Youth orchestra visiting villages
MALATYA - Anatolia News Agency
As well as Turkish folk songs, the youth orchestra plays some of the best-known tunes of celebrated composers such as Mozart, Tchaikovsky and Shostakovich. Conductor Murat Arapgirlioğlu also plays some of the tunes that he composes.Intent on spreading an appreciation of classical music in Turkey, Malatya’s İnönü University Youth Orchestra is traveling to different cities and districts to give classical music concerts.
The orchestra plays some of the best-known tunes of celebrated composers such as Mozart, Tchaikovsky and Shostakovich. Conductor Murat Arapgirlioğlu also plays some of the tunes that he composed while the orchestra also plays some Anatolian folk Turkish tunes. The orchestra interprets the Turkish folk songs in a symphonic style.
Speaking to Anatolia news agency, Arapgirlioğlu said they traveled and played Mozart in different villages and cities.
The orchestra, which was founded in 2010, currently has 60 students. Arapgirlioğlu
said they wanted to travel to different villages and present their works to people. Other music
departments in the university also present their work to people by traveling to different cities, he added.

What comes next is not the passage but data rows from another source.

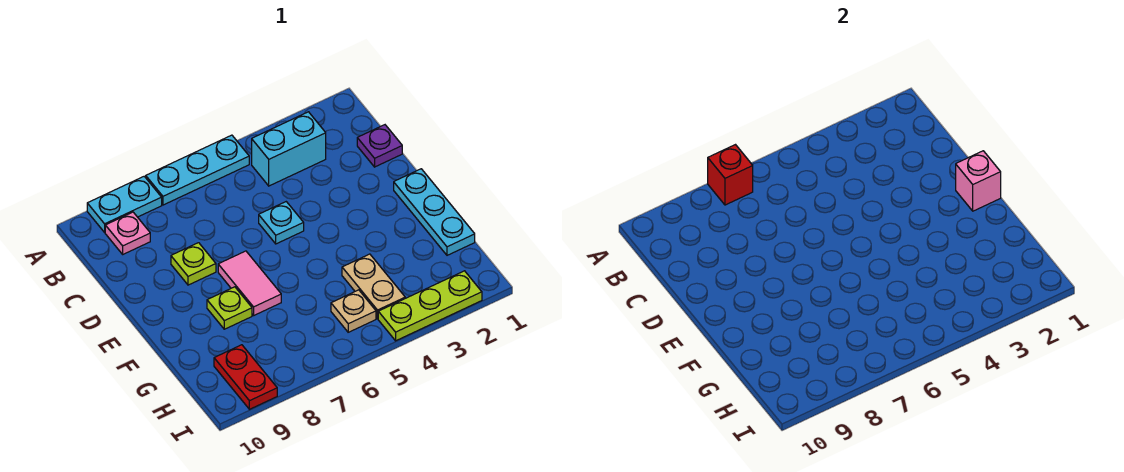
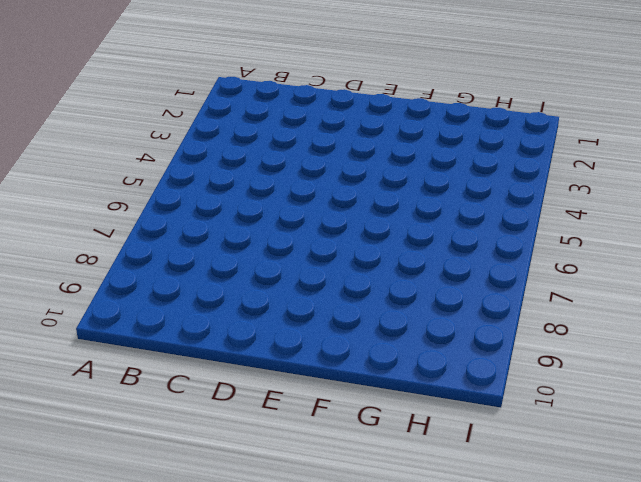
none -> cyan 1x3 plate [146,135,249,205]
none -> cyan 1x2 plate [87,176,162,232]
none -> cyan 1x2 brick [252,112,326,186]

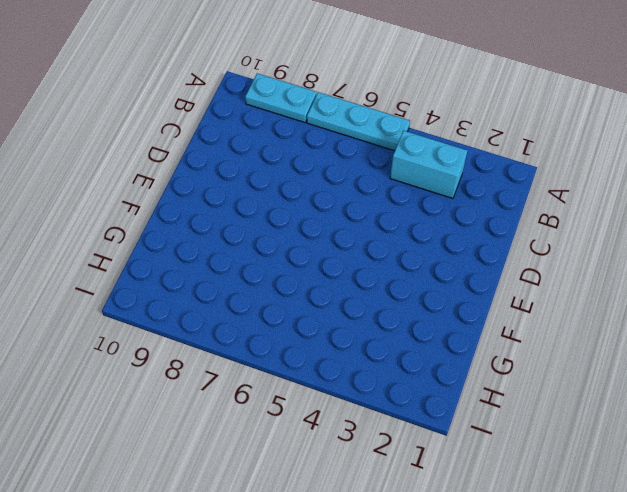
none -> pink 1x1 plate [105,212,150,254]
none -> purple 1x1 plate [357,125,402,167]
none -> cyan 1x1 plate [259,202,304,244]

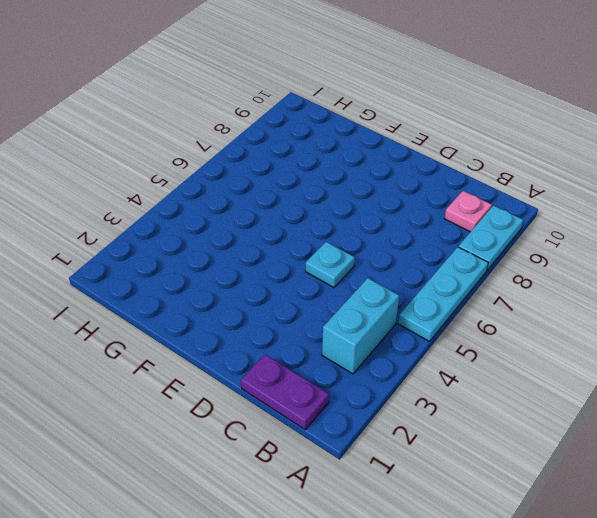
purple 1x2 plate [241,354,329,430] -> purple 1x1 plate [357,125,402,167]
none -> lime 1x1 plate [171,243,216,285]
none -> cyan 1x3 plate [394,169,475,255]
none -> pink 1x2 tile [218,251,281,315]

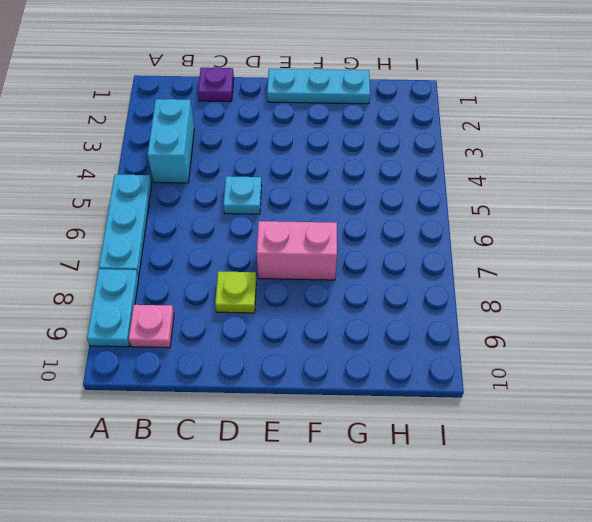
pink 1x2 brick [257,221,337,280] -> pink 1x2 tile [218,251,281,315]
none -> lime 1x1 plate [207,287,252,329]
none -> tan 1x2 plate [342,254,405,319]
none -> tan 1x1 plate [331,290,376,332]

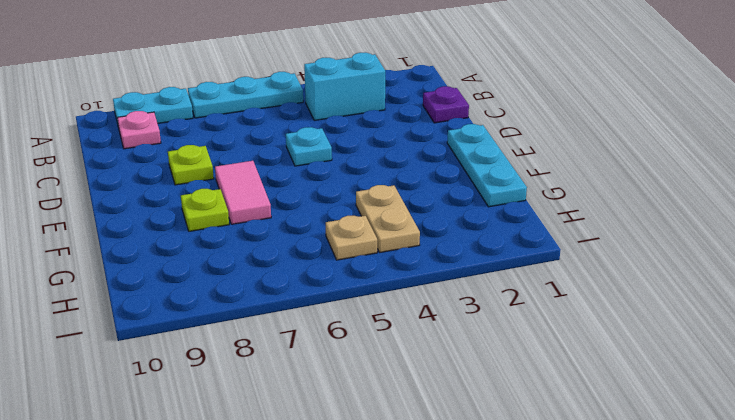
none -> red 1x2 plate [214,345,277,409]
none -> lime 1x3 plate [378,271,482,341]
none -> red 1x1 brick [708,145,753,205]

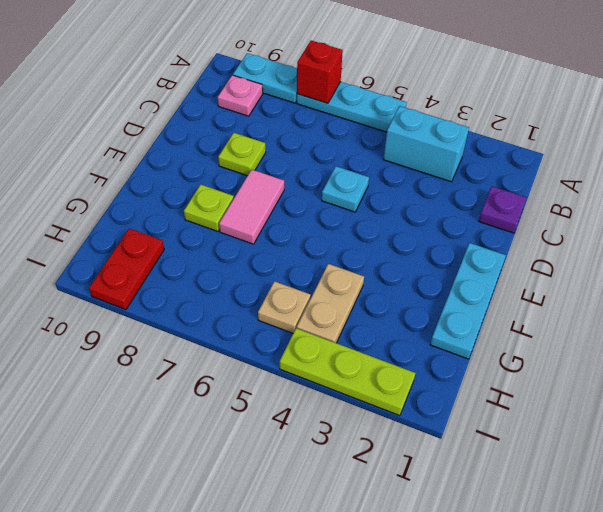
none -> pink 1x1 brick [956,151,1001,211]

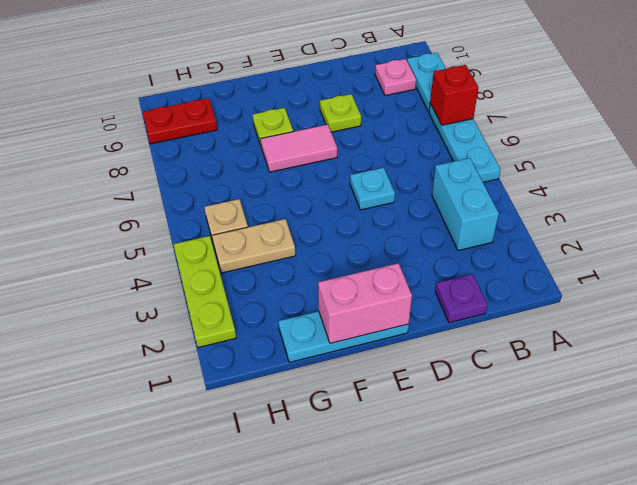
pink 1x2 brick [318,263,412,343] -> pink 1x1 brick [956,151,1001,211]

“Mozart in the past was going to people to make them listen to his works. We do not want to restrict ourselves with the actual crowd we have been visited by and we decided to visit people instead of them visiting us,” said Arapgirlioğlu, adding that they wanted to share their projects with everyone.
Noting that the orchestra was founded in 1989 with a strings component, Arapgirlioğlu said that it subsequently changed a great deal, becoming more professional. By 2010, it had become a true youth orchestra with different musical instruments, he added.

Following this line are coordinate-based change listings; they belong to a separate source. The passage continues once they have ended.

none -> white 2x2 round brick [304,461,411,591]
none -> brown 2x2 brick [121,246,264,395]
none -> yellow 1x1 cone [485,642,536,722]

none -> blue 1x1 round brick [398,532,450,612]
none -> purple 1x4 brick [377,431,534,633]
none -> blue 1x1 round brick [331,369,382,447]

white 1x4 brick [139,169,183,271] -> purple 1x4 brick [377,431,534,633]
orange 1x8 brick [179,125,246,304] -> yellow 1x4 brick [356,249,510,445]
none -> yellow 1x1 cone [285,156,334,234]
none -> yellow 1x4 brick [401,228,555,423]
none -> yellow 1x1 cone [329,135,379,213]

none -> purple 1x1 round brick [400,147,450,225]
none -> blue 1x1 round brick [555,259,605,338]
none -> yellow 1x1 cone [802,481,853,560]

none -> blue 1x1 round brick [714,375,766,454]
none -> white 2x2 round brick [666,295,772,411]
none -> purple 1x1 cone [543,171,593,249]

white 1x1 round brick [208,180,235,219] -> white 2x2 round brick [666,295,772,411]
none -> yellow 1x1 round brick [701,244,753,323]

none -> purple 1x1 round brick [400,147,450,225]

With the support of the second area Bando Commandership, they have added wind and percussion instruments.
The orchestra is now aiming to go international in its efforts, Arapgirlioğlu said.

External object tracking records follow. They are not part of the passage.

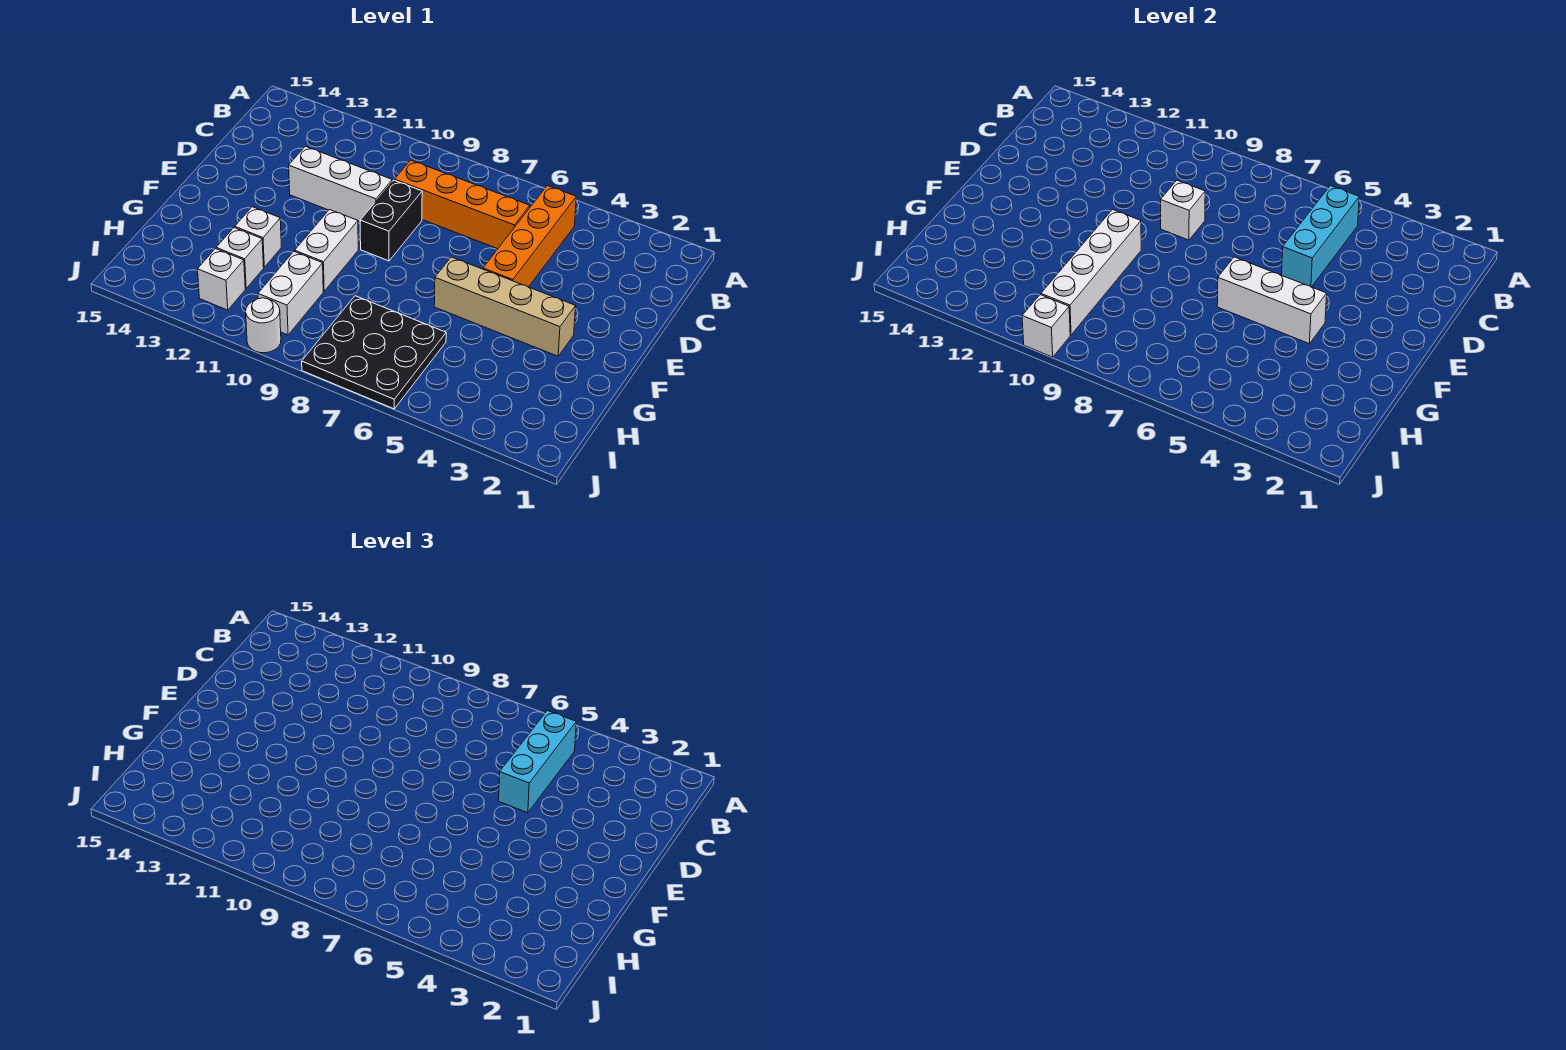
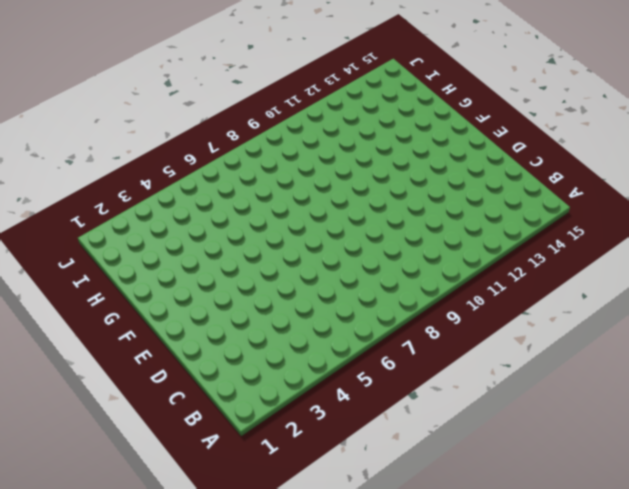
none -> orange 1x4 brick [483,186,576,287]
none -> orange 1x4 brick [395,160,530,249]
none -> black 1x2 brick [360,180,422,261]

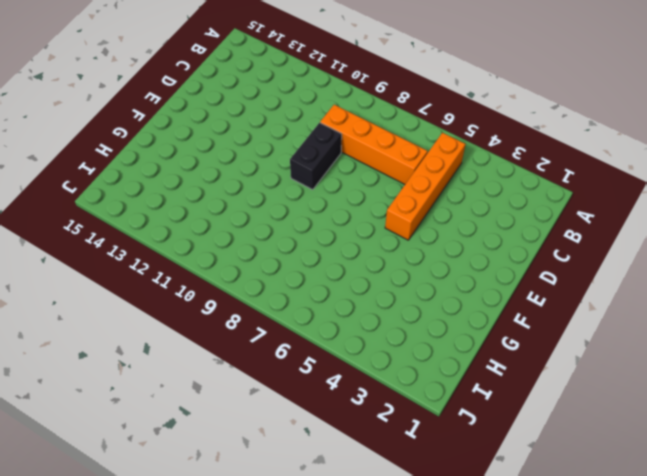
none -> white 1x3 brick [289,146,392,222]
none -> tan 1x4 brick [434,257,576,356]
none -> white 1x2 brick [295,210,358,291]

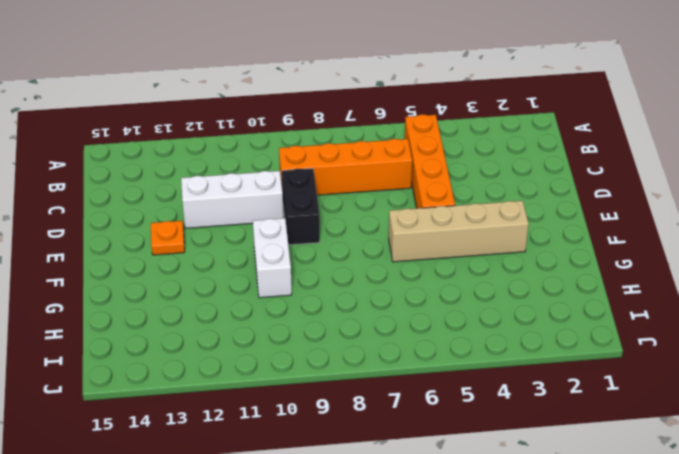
orange 1x1 plate [151,221,185,255] -> none
none -> white 1x1 brick [235,207,281,267]
none -> black 3x3 plate [302,296,446,409]
none -> white 1x2 brick [258,251,323,335]

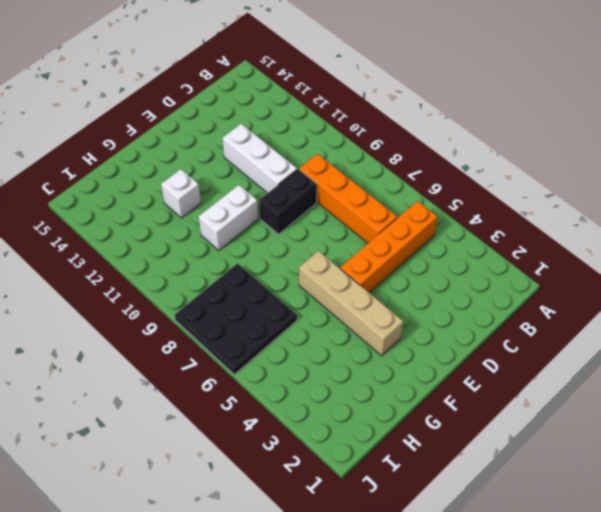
none -> white 1x2 brick [258,251,323,335]
none -> white 1x1 brick [216,228,264,288]
none -> white 1x1 brick [197,249,245,310]

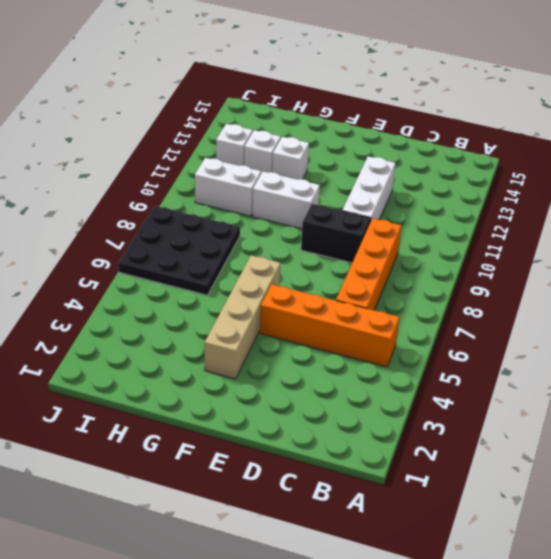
none -> white 1x1 round brick [246,298,281,353]
none -> cyan 1x3 brick [1282,186,1359,287]
none -> white 1x1 brick [1161,180,1205,240]

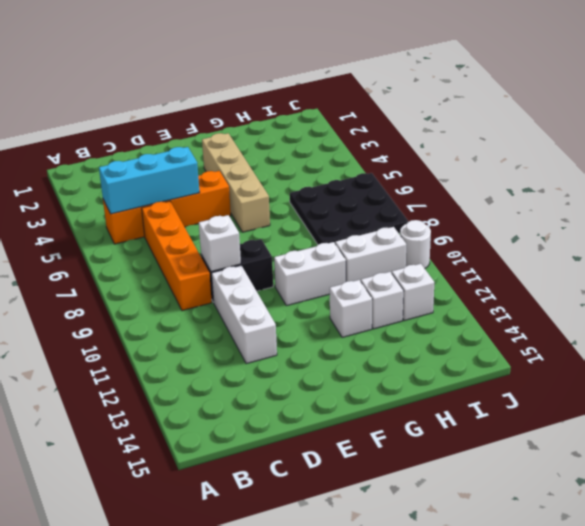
none -> white 1x3 brick [1217,257,1327,344]
none -> white 1x4 brick [1041,210,1141,335]
none -> white 1x1 brick [1022,295,1070,357]

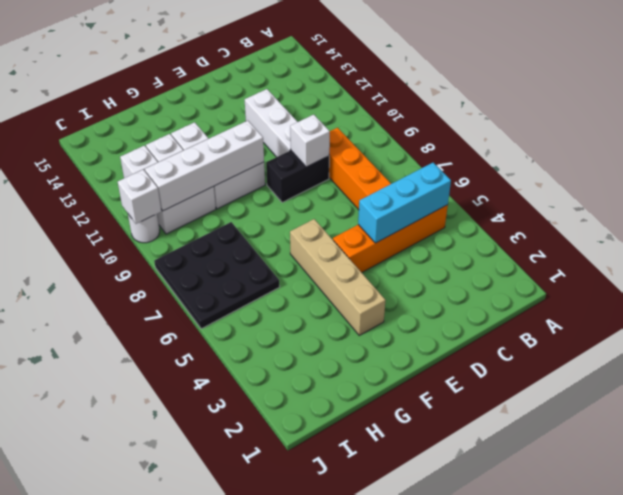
none -> white 1x3 brick [1217,257,1327,344]
none -> cyan 1x3 brick [499,711,576,813]

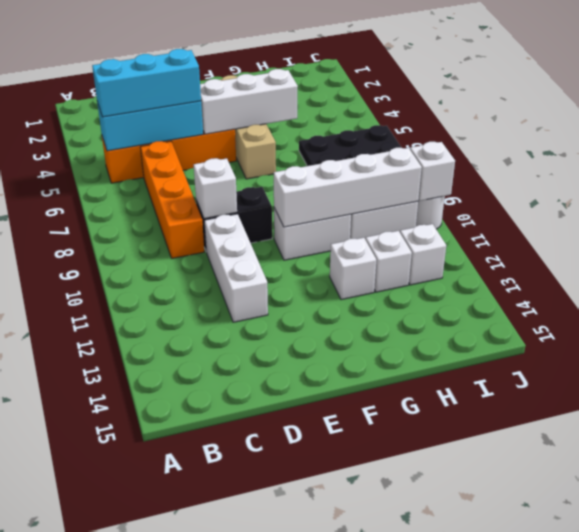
white 1x3 brick [200,69,298,134] -> white 1x3 brick turned to [1217,257,1327,344]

“We travel to different areas and regions, and we aim to go to smaller villages and present our music there. People … may be hearing classical music for the first time, and this is very important to us,” he said, adding that the orchestra members were always very happy when first-time listeners appreciated the classical music.
‘We alter the music’
“We aim to create our repertoire from the best tunes,” he said. “We alter the music according to its quality and not its genres.”
Arapgirlioğlu said people who come to listen to them in small villages ask questions about the instruments and show a huge interest, adding that they wonder about how an instrument sounds and ask questions.
“We give information to them and explain what those instruments sound like and also how they are related to other instruments in the orchestra,” said the conductor. “We need to give information about the content of the music and the instruments, and that’s why we inform them.”
Noting that they needed financial support for their works, Arapgirlioğlu said they had to reject invitations to attend international festivals and events because they lack money, adding that they would like to receive support from the Culture and Tourism Ministry.